2007 is the twentieth anniversary of the death of Primo Levi, a philosophical writer who was liberated from the Auschwitz concentration camp in 1945. With remnants of the destruction of World War II visible everywhere he looked, the author began a 1,000-mile journey from Poland to his home in Turin, Italy. In this insightful and creative documentary by Davide Ferrario, the Academy Award winning actor Chris Cooper reads sections from Levi's book The Truce (in Europe) and The Reawakening (in the U.S.) in juxtaposition with modern-day images, events, and vignettes from Poland, Ukraine, Moldavia, Romania, Hungary, Slovakia, and Austria. It is fascinating to see the political, economic, and social changes that have taken place in post-communist Europe.

The documentary begins with a 60th anniversary ceremony at Auschwitz, the concentration camp where so many suffered and died. In Crakow, Poland, Ferrario visits the steel mill of Nowa Huta which once had 40,000 workers; now only 8,000 work there. In Ukraine, the filmmakers shift their emphasis and focus on the murder of Igor Bilozir, a singer and national hero who was beaten to death by some Russian youths. In Belarius, the crew visits a collective farm and encounter some problems with the local KGB who wants to present an uplifting portrait of the region. In Chernobyl, the fallout from the nuclear disaster is still shaping lives. Ferrario interviews a survivor from the ghost town of Prypiat. The poverty in Moldova has forced thousands to emigrate to Romania for work. A sign of globalization is that in Budapest many Chinese run market stalls in the city. The most troubling vignette takes place in Munich where neo-Nazis are on the rise building a political platform on fear, hatred, and nationalism.
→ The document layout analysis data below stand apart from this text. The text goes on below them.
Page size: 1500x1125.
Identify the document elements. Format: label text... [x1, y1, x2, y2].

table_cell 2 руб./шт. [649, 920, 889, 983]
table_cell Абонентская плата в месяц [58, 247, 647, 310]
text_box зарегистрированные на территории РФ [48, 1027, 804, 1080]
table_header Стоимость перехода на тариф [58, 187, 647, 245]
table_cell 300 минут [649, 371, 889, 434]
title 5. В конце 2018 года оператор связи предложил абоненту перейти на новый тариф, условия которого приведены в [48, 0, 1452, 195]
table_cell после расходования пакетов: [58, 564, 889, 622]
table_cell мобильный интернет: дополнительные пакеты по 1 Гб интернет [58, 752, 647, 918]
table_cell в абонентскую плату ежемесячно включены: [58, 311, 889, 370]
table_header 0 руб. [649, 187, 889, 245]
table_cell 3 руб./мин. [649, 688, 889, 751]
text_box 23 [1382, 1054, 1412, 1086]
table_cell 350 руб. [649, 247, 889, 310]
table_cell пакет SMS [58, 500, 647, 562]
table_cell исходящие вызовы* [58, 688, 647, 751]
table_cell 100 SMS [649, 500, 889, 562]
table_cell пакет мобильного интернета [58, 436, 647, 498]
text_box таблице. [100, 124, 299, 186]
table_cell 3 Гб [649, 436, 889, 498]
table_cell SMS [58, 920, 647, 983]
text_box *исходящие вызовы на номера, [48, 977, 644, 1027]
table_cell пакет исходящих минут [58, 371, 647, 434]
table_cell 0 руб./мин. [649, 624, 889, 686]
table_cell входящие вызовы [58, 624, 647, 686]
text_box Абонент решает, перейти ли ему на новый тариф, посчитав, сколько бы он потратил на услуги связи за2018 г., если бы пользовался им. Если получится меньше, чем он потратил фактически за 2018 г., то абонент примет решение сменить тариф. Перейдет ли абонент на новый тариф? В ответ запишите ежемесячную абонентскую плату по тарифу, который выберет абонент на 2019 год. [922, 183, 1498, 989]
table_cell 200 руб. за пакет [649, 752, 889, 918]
Throughout the documentary there are glimpses of Primo Levi from archival footage as he walks down streets and is bent over by the anguish and pain and despair he experienced. At one point in The Truce, he observes: "It seems as if the world is heading for disaster." He committed suicide in 1987. Today, many Europeans are still struggling to make ends meet, to find meaningful work, and to live peacefully with strangers from other places.